Human Rights Commish Rules on Internet Hate Postings
October 1, 2005
Mark J. Freiman
This hearing involved a complaint which alleged that an individual communicated material, or caused to communicate material, via the Internet, that was likely to expose persons of the Jewish faith to hatred or contempt. This communication is contrary to section 13 of the Canadian Human Rights Act. Section 13 was amended in recent years to specifically include Internet communication, but contains a general exclusion for owners or operators of telecommunications undertakings.
The Canadian Human Rights Tribunal issued a ruling against a Canadian man for posting anti-Semitic content on a Google newsgroup. The Tribunal held that this was a violation of the Act. Counsel for the Canadian Human Rights Commission sent a request to Google asking it to remove the offending material from its newsgroups. Although no order was ever made against Google, the Tribunal encouraged it to withdraw the material, which Google complied with.
In a related story, Canada has joined an international effort to stop Internet racism by signing the protocol against web racism. The protocol means law enforcers can pool efforts internationally to prosecute Internet racists. Canada signed the Convention on Cybercrime in November 2001 and is one of 28 nations supporting its first additional protocol.
McCarthy Tétrault Notes:
When section 13 of the Canadian Human Rights Act was enacted, it made it a discriminatory practice to ‘telephonically communicate’ hate messages.
At that time, recorded telephone messages expressing hateful views were recognized to be a form of discriminatory behaviour which should be prohibited. Section 13 was primarily aimed at that form of hate messages.
In its 2002 decision in the Zundel case, the Canadian Human Rights Tribunal held for the first time that hate messages communicated on the world wide web fell within the ambit of section 13 and constituted a ‘telephonic’ communication. The Tribunal stated that the "evidence before us inexorably leads us to the conclusion that the transmission of data or communication on the Internet operates over the telephone networks."

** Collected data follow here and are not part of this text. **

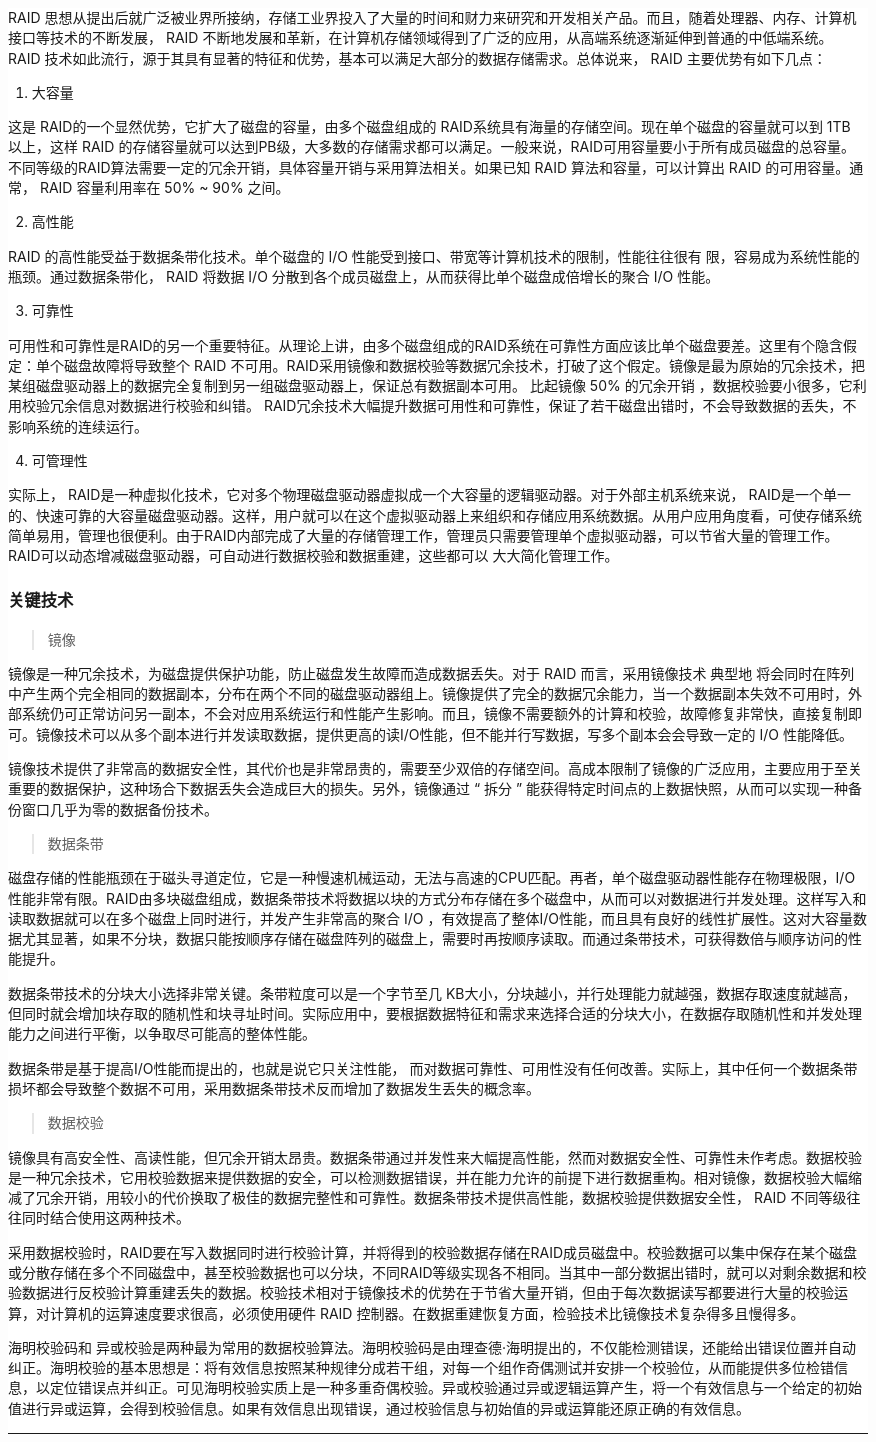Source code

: RAID 思想从提出后就广泛被业界所接纳，存储工业界投入了大量的时间和财力来研究和开发相关产品。而且，随着处理器、内存、计算机接口等技术的不断发展， RAID 不断地发展和革新，在计算机存储领域得到了广泛的应用，从高端系统逐渐延伸到普通的中低端系统。 RAID 技术如此流行，源于其具有显著的特征和优势，基本可以满足大部分的数据存储需求。总体说来， RAID 主要优势有如下几点：

1) 大容量

这是 RAID的一个显然优势，它扩大了磁盘的容量，由多个磁盘组成的 RAID系统具有海量的存储空间。现在单个磁盘的容量就可以到 1TB 以上，这样 RAID 的存储容量就可以达到PB级，大多数的存储需求都可以满足。一般来说，RAID可用容量要小于所有成员磁盘的总容量。不同等级的RAID算法需要一定的冗余开销，具体容量开销与采用算法相关。如果已知 RAID 算法和容量，可以计算出 RAID 的可用容量。通常， RAID 容量利用率在 50% ~ 90% 之间。

2) 高性能

RAID 的高性能受益于数据条带化技术。单个磁盘的 I/O 性能受到接口、带宽等计算机技术的限制，性能往往很有 限，容易成为系统性能的瓶颈。通过数据条带化， RAID 将数据 I/O 分散到各个成员磁盘上，从而获得比单个磁盘成倍增长的聚合 I/O 性能。

3) 可靠性

可用性和可靠性是RAID的另一个重要特征。从理论上讲，由多个磁盘组成的RAID系统在可靠性方面应该比单个磁盘要差。这里有个隐含假定：单个磁盘故障将导致整个 RAID 不可用。RAID采用镜像和数据校验等数据冗余技术，打破了这个假定。镜像是最为原始的冗余技术，把某组磁盘驱动器上的数据完全复制到另一组磁盘驱动器上，保证总有数据副本可用。 比起镜像 50% 的冗余开销 ，数据校验要小很多，它利用校验冗余信息对数据进行校验和纠错。 RAID冗余技术大幅提升数据可用性和可靠性，保证了若干磁盘出错时，不会导致数据的丢失，不影响系统的连续运行。

4) 可管理性

实际上， RAID是一种虚拟化技术，它对多个物理磁盘驱动器虚拟成一个大容量的逻辑驱动器。对于外部主机系统来说， RAID是一个单一的、快速可靠的大容量磁盘驱动器。这样，用户就可以在这个虚拟驱动器上来组织和存储应用系统数据。从用户应用角度看，可使存储系统简单易用，管理也很便利。由于RAID内部完成了大量的存储管理工作，管理员只需要管理单个虚拟驱动器，可以节省大量的管理工作。 RAID可以动态增减磁盘驱动器，可自动进行数据校验和数据重建，这些都可以 大大简化管理工作。
　　
### 关键技术

> 镜像

镜像是一种冗余技术，为磁盘提供保护功能，防止磁盘发生故障而造成数据丢失。对于 RAID 而言，采用镜像技术 典型地 将会同时在阵列中产生两个完全相同的数据副本，分布在两个不同的磁盘驱动器组上。镜像提供了完全的数据冗余能力，当一个数据副本失效不可用时，外部系统仍可正常访问另一副本，不会对应用系统运行和性能产生影响。而且，镜像不需要额外的计算和校验，故障修复非常快，直接复制即可。镜像技术可以从多个副本进行并发读取数据，提供更高的读I/O性能，但不能并行写数据，写多个副本会会导致一定的 I/O 性能降低。

镜像技术提供了非常高的数据安全性，其代价也是非常昂贵的，需要至少双倍的存储空间。高成本限制了镜像的广泛应用，主要应用于至关重要的数据保护，这种场合下数据丢失会造成巨大的损失。另外，镜像通过 “ 拆分 ” 能获得特定时间点的上数据快照，从而可以实现一种备份窗口几乎为零的数据备份技术。

> 数据条带

磁盘存储的性能瓶颈在于磁头寻道定位，它是一种慢速机械运动，无法与高速的CPU匹配。再者，单个磁盘驱动器性能存在物理极限，I/O性能非常有限。RAID由多块磁盘组成，数据条带技术将数据以块的方式分布存储在多个磁盘中，从而可以对数据进行并发处理。这样写入和读取数据就可以在多个磁盘上同时进行，并发产生非常高的聚合 I/O ，有效提高了整体I/O性能，而且具有良好的线性扩展性。这对大容量数据尤其显著，如果不分块，数据只能按顺序存储在磁盘阵列的磁盘上，需要时再按顺序读取。而通过条带技术，可获得数倍与顺序访问的性能提升。

数据条带技术的分块大小选择非常关键。条带粒度可以是一个字节至几 KB大小，分块越小，并行处理能力就越强，数据存取速度就越高，但同时就会增加块存取的随机性和块寻址时间。实际应用中，要根据数据特征和需求来选择合适的分块大小，在数据存取随机性和并发处理能力之间进行平衡，以争取尽可能高的整体性能。

数据条带是基于提高I/O性能而提出的，也就是说它只关注性能， 而对数据可靠性、可用性没有任何改善。实际上，其中任何一个数据条带损坏都会导致整个数据不可用，采用数据条带技术反而增加了数据发生丢失的概念率。

> 数据校验

镜像具有高安全性、高读性能，但冗余开销太昂贵。数据条带通过并发性来大幅提高性能，然而对数据安全性、可靠性未作考虑。数据校验是一种冗余技术，它用校验数据来提供数据的安全，可以检测数据错误，并在能力允许的前提下进行数据重构。相对镜像，数据校验大幅缩减了冗余开销，用较小的代价换取了极佳的数据完整性和可靠性。数据条带技术提供高性能，数据校验提供数据安全性， RAID 不同等级往往同时结合使用这两种技术。

采用数据校验时，RAID要在写入数据同时进行校验计算，并将得到的校验数据存储在RAID成员磁盘中。校验数据可以集中保存在某个磁盘或分散存储在多个不同磁盘中，甚至校验数据也可以分块，不同RAID等级实现各不相同。当其中一部分数据出错时，就可以对剩余数据和校验数据进行反校验计算重建丢失的数据。校验技术相对于镜像技术的优势在于节省大量开销，但由于每次数据读写都要进行大量的校验运算，对计算机的运算速度要求很高，必须使用硬件 RAID 控制器。在数据重建恢复方面，检验技术比镜像技术复杂得多且慢得多。

海明校验码和 异或校验是两种最为常用的数据校验算法。海明校验码是由理查德·海明提出的，不仅能检测错误，还能给出错误位置并自动纠正。海明校验的基本思想是：将有效信息按照某种规律分成若干组，对每一个组作奇偶测试并安排一个校验位，从而能提供多位检错信息，以定位错误点并纠正。可见海明校验实质上是一种多重奇偶校验。异或校验通过异或逻辑运算产生，将一个有效信息与一个给定的初始值进行异或运算，会得到校验信息。如果有效信息出现错误，通过校验信息与初始值的异或运算能还原正确的有效信息。

---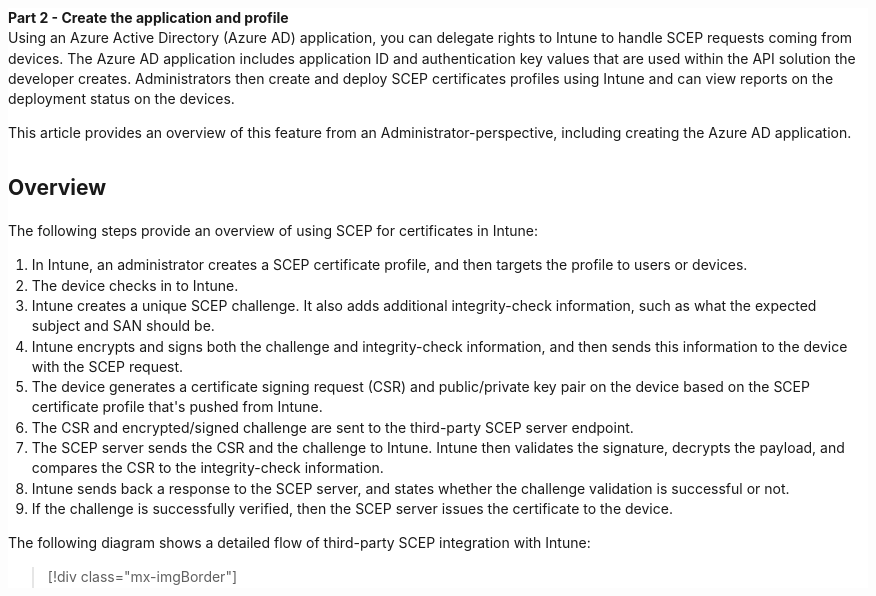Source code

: **Part 2 - Create the application and profile**  
Using an Azure Active Directory (Azure AD) application, you can delegate rights to Intune to handle SCEP requests coming from devices. The Azure AD application includes application ID and authentication key values that are used within the API solution the developer creates. Administrators then create and deploy SCEP certificates profiles using Intune and can view reports on the deployment status on the devices.

This article provides an overview of this feature from an Administrator-perspective, including creating the Azure AD application.

## Overview

The following steps provide an overview of using SCEP for certificates in Intune:

1. In Intune, an administrator creates a SCEP certificate profile, and then targets the profile to users or devices.
2. The device checks in to Intune.
3. Intune creates a unique SCEP challenge. It also adds additional integrity-check information, such as what the expected subject and SAN should be.
4. Intune encrypts and signs both the challenge and integrity-check information, and then sends this information to the device with the SCEP request.
5. The device generates a certificate signing request (CSR) and public/private key pair on the device based on the SCEP certificate profile that's pushed from Intune.
6. The CSR and encrypted/signed challenge are sent to the third-party SCEP server endpoint.
7. The SCEP server sends the CSR and the challenge to Intune. Intune then validates the signature, decrypts the payload, and compares the CSR to the integrity-check information.
8. Intune sends back a response to the SCEP server, and states whether the challenge validation is successful or not.  
9. If the challenge is successfully verified, then the SCEP server issues the certificate to the device.

The following diagram shows a detailed flow of third-party SCEP integration with Intune:

> [!div class="mx-imgBorder"]
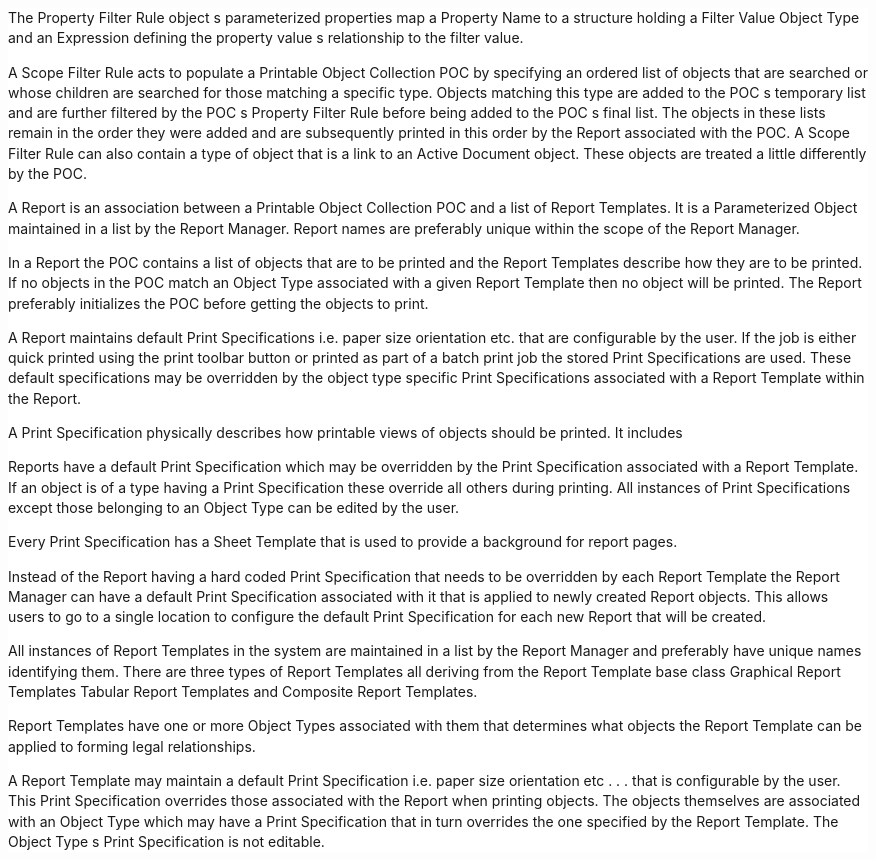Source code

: The Property Filter Rule object s parameterized properties map a Property Name to a structure holding a Filter Value Object Type and an Expression defining the property value s relationship to the filter value.

A Scope Filter Rule acts to populate a Printable Object Collection POC by specifying an ordered list of objects that are searched or whose children are searched for those matching a specific type. Objects matching this type are added to the POC s temporary list and are further filtered by the POC s Property Filter Rule before being added to the POC s final list. The objects in these lists remain in the order they were added and are subsequently printed in this order by the Report associated with the POC. A Scope Filter Rule can also contain a type of object that is a link to an Active Document object. These objects are treated a little differently by the POC.

A Report is an association between a Printable Object Collection POC and a list of Report Templates. It is a Parameterized Object maintained in a list by the Report Manager. Report names are preferably unique within the scope of the Report Manager.

In a Report the POC contains a list of objects that are to be printed and the Report Templates describe how they are to be printed. If no objects in the POC match an Object Type associated with a given Report Template then no object will be printed. The Report preferably initializes the POC before getting the objects to print.

A Report maintains default Print Specifications i.e. paper size orientation etc. that are configurable by the user. If the job is either quick printed using the print toolbar button or printed as part of a batch print job the stored Print Specifications are used. These default specifications may be overridden by the object type specific Print Specifications associated with a Report Template within the Report.

A Print Specification physically describes how printable views of objects should be printed. It includes 

Reports have a default Print Specification which may be overridden by the Print Specification associated with a Report Template. If an object is of a type having a Print Specification these override all others during printing. All instances of Print Specifications except those belonging to an Object Type can be edited by the user.

Every Print Specification has a Sheet Template that is used to provide a background for report pages.

Instead of the Report having a hard coded Print Specification that needs to be overridden by each Report Template the Report Manager can have a default Print Specification associated with it that is applied to newly created Report objects. This allows users to go to a single location to configure the default Print Specification for each new Report that will be created.

All instances of Report Templates in the system are maintained in a list by the Report Manager and preferably have unique names identifying them. There are three types of Report Templates all deriving from the Report Template base class Graphical Report Templates Tabular Report Templates and Composite Report Templates.

Report Templates have one or more Object Types associated with them that determines what objects the Report Template can be applied to forming legal relationships.

A Report Template may maintain a default Print Specification i.e. paper size orientation etc . . . that is configurable by the user. This Print Specification overrides those associated with the Report when printing objects. The objects themselves are associated with an Object Type which may have a Print Specification that in turn overrides the one specified by the Report Template. The Object Type s Print Specification is not editable.
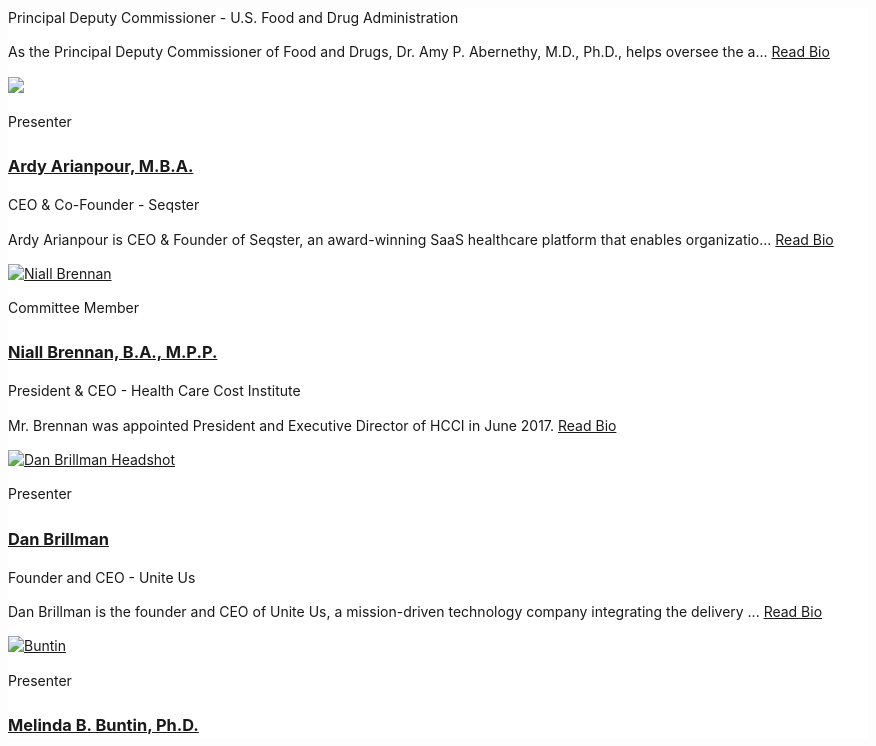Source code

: Principal Deputy Commissioner \- U.S. Food and Drug Administration

As the Principal Deputy Commissioner of Food and Drugs, Dr. Amy P. Abernethy, M.D., Ph.D., helps oversee the a... [Read Bio](chrome-extension://dlpbiloippbopdafhcbhmlfchfpaebkl/about/people/amy-abernethy)

[![](chrome-extension://dlpbiloippbopdafhcbhmlfchfpaebkl/sites/default/files/styles/profile_list_item_image/public/ardy_arianpour.jpg?itok=-WaKlfKA)](chrome-extension://dlpbiloippbopdafhcbhmlfchfpaebkl/about/people/ardy-arianpour-mba)

Presenter

### [Ardy Arianpour, M.B.A.](chrome-extension://dlpbiloippbopdafhcbhmlfchfpaebkl/about/people/ardy-arianpour-mba)

CEO & Co-Founder \- Seqster

Ardy Arianpour is CEO & Founder of Seqster, an award-winning SaaS healthcare platform that enables organizatio... [Read Bio](chrome-extension://dlpbiloippbopdafhcbhmlfchfpaebkl/about/people/ardy-arianpour-mba)

[![Niall Brennan](chrome-extension://dlpbiloippbopdafhcbhmlfchfpaebkl/sites/default/files/styles/profile_list_item_image/public/Niall%20Brennan.jpg?itok=kyKV5vIS)](chrome-extension://dlpbiloippbopdafhcbhmlfchfpaebkl/about/people/niall-brennan-ba-mpp)

Committee Member

### [Niall Brennan, B.A., M.P.P.](chrome-extension://dlpbiloippbopdafhcbhmlfchfpaebkl/about/people/niall-brennan-ba-mpp)

President & CEO \- Health Care Cost Institute

Mr. Brennan was appointed President and Executive Director of HCCI in June 2017. [Read Bio](chrome-extension://dlpbiloippbopdafhcbhmlfchfpaebkl/about/people/niall-brennan-ba-mpp)

[![Dan Brillman Headshot](chrome-extension://dlpbiloippbopdafhcbhmlfchfpaebkl/sites/default/files/styles/profile_list_item_image/public/brillman_dan1.jpg?itok=D15hOHPT)](chrome-extension://dlpbiloippbopdafhcbhmlfchfpaebkl/about/people/dan-brillman)

Presenter

### [Dan Brillman](chrome-extension://dlpbiloippbopdafhcbhmlfchfpaebkl/about/people/dan-brillman)

Founder and CEO \- Unite Us

Dan Brillman is the founder and CEO of Unite Us, a mission-driven technology company integrating the delivery ... [Read Bio](chrome-extension://dlpbiloippbopdafhcbhmlfchfpaebkl/about/people/dan-brillman)

[![Buntin](chrome-extension://dlpbiloippbopdafhcbhmlfchfpaebkl/sites/default/files/styles/profile_list_item_image/public/buntin.jpg?itok=0o2-ff99)](chrome-extension://dlpbiloippbopdafhcbhmlfchfpaebkl/about/people/melinda-b-buntin-phd)

Presenter

### [Melinda B. Buntin, Ph.D.](chrome-extension://dlpbiloippbopdafhcbhmlfchfpaebkl/about/people/melinda-b-buntin-phd)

The evidence at that hearing amply justified the Tribunal’s conclusion. However, it was an open question as to whether technological changes in the delivery of the Internet, as well as the development of internet telephony, might result in a different conclusion in another case.
The addition of subsection (2) to section 13 applies to communication "by means of a computer or group of interconnected or related computers, including the Internet, or any similar means of communication." The extensive expert evidence heard in the Zundel case concerning the nature of the Internet was not necessary in this recent case.
The next focus of litigation may be that the ‘communication’ requirement of section 13 be made ‘repeatedly.’ In this recent case, the Tribunal relied on the fact that many prohibited messages had been communicated, as well as the nature of their posting, to satisfy the requirement. In Zundel, the Tribunal concluded that a posting on the world wide web by its nature makes ‘repeated’ communication inevitable and deliberate. Each time a posting is accessed a further communication occurs. However, there were many separate postings in that case, and the interpretation of ‘repeated’ did not receive a lot of attention. It remains to be seen whether a single posting, accessed repeatedly, will be held to be a repeated communication.